EXTRACT PROVIDED

|---|

Food writer and chef Dame Alison Holst, who was also a food lecturer in the department before beginning her television career in the 1960s, will join about 440 alumni, former staff and guests gathering for a reunion and conference.
Among the reunion activities are a cocktail party tonight, a traditional afternoon tea, tours of the present-day Consumer and Applied Sciences Department, a church service and a market day featuring the food and craft products of graduates and other Dunedin producers.
The conference, which begins on Monday, will cover a wide range of topics including preservation science, nutrition, producing biodiesel from tallow, the history of cheese-making, enhancing world food supplies, obesity in the 20th century and designing the perfect sock.
Keynote speakers include Dame Alison, British Olympic team nutritionist Jeni Pearce and Dr Kathleen Robinette from the United States Air Force Research Laboratory.
Five women enrolled in home science in its inaugural year in 1911.
Under the heading of home economics, they studied subjects such as household chemistry, food preparation, nutrition and dietetics, domestic hygiene, textiles, needlework and sanitation.
By 1925, a masters degree was available, with institutional management and dietetics programmes introduced in the 1930s.
More than 10,000 people, almost all of them women, had graduated over the past century, consumer and applied sciences programme director Dr Cheryl Wilson said yesterday.
During the reunion, their names will be posted on a tribute wall.

|---|

GIVEN ENTRIES
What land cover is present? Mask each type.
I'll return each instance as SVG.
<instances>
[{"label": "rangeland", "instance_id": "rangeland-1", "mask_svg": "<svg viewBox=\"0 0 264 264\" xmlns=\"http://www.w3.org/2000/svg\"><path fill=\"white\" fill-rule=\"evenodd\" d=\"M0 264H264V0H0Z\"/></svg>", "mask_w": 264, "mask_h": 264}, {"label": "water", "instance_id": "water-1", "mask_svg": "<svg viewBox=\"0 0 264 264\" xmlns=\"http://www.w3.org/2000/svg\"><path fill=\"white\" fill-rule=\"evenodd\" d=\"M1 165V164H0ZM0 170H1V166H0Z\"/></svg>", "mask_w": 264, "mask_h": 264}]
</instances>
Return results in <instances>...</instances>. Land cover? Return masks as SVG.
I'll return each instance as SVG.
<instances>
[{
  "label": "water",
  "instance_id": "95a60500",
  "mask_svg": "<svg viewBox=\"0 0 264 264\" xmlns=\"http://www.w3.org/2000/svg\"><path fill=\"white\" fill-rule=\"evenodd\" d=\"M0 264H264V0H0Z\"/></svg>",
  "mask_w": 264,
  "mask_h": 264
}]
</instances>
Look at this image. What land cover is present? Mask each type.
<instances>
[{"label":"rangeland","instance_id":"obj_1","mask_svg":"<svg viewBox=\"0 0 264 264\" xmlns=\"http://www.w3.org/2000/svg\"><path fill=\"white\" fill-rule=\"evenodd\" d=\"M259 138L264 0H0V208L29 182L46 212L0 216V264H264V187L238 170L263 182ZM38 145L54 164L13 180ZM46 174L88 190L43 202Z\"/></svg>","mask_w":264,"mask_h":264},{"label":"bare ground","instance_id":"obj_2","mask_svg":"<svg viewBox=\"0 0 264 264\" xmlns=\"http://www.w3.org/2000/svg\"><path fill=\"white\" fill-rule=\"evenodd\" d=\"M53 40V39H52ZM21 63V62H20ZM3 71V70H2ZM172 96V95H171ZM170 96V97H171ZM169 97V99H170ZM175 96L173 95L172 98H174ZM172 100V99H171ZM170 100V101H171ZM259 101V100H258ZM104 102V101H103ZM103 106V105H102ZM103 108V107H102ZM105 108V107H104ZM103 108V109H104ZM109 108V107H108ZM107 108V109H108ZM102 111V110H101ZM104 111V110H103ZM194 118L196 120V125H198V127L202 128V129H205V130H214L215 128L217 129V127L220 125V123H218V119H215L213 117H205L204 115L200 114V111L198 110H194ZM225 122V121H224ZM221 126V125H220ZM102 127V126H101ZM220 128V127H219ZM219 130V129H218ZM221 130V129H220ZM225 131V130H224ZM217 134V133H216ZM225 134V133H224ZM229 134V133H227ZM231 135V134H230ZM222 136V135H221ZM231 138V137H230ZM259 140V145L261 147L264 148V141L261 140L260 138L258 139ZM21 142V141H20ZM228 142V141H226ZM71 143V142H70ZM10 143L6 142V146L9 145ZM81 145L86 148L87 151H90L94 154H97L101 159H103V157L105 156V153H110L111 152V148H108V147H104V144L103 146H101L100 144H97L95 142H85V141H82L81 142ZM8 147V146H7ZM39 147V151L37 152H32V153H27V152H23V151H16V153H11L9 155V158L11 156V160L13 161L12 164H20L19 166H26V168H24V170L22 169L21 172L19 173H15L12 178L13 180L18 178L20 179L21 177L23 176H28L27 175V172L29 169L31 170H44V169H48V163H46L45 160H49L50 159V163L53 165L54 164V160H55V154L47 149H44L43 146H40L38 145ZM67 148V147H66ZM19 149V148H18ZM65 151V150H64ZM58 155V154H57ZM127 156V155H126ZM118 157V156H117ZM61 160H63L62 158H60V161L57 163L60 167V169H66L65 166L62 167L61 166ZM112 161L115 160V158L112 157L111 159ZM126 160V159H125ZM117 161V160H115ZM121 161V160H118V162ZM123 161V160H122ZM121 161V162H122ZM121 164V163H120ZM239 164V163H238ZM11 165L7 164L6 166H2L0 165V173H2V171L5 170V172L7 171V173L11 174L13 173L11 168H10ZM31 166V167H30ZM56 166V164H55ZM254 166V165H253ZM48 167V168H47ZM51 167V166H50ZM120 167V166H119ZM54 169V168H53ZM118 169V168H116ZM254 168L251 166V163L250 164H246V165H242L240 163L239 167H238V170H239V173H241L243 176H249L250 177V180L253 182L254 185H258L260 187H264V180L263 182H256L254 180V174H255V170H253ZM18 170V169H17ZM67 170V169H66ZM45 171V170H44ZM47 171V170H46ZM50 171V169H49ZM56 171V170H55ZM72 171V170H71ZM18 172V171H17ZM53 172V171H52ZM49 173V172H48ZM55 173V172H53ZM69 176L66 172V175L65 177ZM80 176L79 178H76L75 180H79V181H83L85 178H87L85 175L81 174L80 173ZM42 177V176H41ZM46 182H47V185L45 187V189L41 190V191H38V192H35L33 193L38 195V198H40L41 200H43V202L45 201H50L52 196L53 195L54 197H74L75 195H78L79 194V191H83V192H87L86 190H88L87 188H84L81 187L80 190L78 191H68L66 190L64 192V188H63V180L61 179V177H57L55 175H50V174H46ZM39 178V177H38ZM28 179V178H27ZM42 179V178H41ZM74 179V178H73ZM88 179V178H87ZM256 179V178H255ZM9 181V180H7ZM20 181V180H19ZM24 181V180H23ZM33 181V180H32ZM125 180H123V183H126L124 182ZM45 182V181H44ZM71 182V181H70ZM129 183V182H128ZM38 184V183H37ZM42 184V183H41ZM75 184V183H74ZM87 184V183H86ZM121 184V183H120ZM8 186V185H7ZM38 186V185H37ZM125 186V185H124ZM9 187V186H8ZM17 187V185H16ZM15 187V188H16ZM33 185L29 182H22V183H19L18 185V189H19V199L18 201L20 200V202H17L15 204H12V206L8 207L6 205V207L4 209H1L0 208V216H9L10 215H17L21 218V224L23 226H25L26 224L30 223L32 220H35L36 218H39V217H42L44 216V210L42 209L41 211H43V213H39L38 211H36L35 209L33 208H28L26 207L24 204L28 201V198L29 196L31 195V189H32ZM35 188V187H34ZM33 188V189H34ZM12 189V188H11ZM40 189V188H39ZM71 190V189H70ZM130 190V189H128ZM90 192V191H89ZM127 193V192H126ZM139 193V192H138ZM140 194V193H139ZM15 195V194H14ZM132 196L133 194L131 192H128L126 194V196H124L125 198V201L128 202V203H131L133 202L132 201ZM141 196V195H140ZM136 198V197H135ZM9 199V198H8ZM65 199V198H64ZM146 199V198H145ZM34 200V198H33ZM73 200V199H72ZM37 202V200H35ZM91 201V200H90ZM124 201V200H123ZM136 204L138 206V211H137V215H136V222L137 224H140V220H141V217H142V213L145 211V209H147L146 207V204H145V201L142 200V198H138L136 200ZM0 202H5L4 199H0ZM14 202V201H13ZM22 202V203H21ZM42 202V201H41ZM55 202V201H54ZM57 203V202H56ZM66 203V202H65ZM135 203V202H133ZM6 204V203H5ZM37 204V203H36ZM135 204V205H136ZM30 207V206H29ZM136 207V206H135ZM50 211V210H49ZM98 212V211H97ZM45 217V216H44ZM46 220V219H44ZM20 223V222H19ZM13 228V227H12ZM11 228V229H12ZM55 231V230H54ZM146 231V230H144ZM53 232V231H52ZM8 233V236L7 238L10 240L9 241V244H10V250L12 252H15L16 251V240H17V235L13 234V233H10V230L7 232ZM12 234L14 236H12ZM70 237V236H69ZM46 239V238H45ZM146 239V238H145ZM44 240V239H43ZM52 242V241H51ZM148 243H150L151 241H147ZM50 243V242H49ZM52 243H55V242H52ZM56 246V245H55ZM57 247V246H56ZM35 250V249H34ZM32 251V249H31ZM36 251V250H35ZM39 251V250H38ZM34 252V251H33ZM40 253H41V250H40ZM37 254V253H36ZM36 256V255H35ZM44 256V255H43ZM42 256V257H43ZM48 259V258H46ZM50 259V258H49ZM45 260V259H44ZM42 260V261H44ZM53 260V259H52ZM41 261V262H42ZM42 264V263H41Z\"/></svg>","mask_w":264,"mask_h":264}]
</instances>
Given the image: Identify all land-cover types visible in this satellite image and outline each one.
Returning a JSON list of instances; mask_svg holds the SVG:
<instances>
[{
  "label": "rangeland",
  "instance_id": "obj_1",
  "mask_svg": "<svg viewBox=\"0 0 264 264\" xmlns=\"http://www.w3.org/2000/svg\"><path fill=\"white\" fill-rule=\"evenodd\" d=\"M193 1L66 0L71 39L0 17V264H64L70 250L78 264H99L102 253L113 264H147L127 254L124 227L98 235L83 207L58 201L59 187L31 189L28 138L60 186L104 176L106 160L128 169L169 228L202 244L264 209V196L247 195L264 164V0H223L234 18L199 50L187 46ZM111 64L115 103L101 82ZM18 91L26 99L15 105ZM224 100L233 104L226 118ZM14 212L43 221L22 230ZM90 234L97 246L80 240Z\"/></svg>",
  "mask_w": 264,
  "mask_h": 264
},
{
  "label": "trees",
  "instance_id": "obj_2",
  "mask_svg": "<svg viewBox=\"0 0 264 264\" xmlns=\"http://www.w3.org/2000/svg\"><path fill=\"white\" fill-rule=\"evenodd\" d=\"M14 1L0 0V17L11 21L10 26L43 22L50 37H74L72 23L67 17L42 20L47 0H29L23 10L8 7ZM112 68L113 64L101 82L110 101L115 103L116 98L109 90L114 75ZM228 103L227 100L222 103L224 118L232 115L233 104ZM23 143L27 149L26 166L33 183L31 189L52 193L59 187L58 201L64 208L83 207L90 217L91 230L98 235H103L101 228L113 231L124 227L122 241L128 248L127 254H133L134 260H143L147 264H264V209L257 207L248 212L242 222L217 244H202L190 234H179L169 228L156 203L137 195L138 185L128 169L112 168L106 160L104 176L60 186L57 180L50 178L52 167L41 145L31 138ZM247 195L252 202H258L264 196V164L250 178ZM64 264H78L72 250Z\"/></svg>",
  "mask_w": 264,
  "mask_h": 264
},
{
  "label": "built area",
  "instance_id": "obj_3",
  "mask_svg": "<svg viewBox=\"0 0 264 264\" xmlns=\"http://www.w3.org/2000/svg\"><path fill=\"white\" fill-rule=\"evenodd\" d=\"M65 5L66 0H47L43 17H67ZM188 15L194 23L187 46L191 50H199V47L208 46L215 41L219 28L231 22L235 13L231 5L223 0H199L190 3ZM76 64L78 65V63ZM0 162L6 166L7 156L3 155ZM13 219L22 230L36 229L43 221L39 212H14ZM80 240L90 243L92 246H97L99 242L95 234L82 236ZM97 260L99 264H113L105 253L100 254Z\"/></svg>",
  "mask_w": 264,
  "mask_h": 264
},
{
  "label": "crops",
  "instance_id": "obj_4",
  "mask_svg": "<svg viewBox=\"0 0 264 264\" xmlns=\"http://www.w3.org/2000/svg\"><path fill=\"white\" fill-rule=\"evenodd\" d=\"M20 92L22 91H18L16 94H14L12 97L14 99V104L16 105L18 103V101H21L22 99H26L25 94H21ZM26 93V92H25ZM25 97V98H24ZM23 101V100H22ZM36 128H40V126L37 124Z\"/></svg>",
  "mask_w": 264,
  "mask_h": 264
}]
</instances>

|---|

QUESTIONS TO ANSWER
1. Translate this sentence from the home science article into French: "Five women enrolled in home science in its inaugural year in 1911."
2. Answer these questions from the home science article:
(a) In which decade did Dame Alison Holst begin her television career?
(b) By what year was a masters degree available?
(c) Where will the graduates' names be posted during the reunion?
3. Write the next few sentences of the home science article, continuing on from its final sentence.
The listing above has no connection to the home science article.

OUTPUTS FOR THE TASKS
1. Cinq femmes se sont inscrites en sciences ménagères lors de son année inaugurale, en 1911.

2.
(a) The 1960s.
(b) 1925.
(c) On a tribute wall.

3.
The importance of the course for graduates was obvious from the large number of people attending the reunion, she said.
"They are a strongly connected group and, with 440 registered ... it is the largest university gathering of its kind."
The reunion and conference were a way to celebrate the past and look towards the future, she said.
"We started out as a School of Home Science but we are so much more than that now," Dr Wilson said.
PUBLIC EVENTS
Until March 5
• Bringing it Home exhibition, Hocken Galleries, Anzac Ave.
Sunday
• Market day: Food and craft stalls manned by consumer and applied sciences graduates and others, 10am-3pm, OUSA lawn, off Cumberland St.
• Patricia Coleman Lecture: Dr Noel Waite, on people and places connected with the School of Home Science and Consumer and Applied Sciences programmes over the past 100 years, 5pm, St David Lecture Theatre, St David St.
Next Monday - Wednesday
• Bringing it Home consumer and applied sciences conference. St David Lecture Theatre. See University of Otago website for details.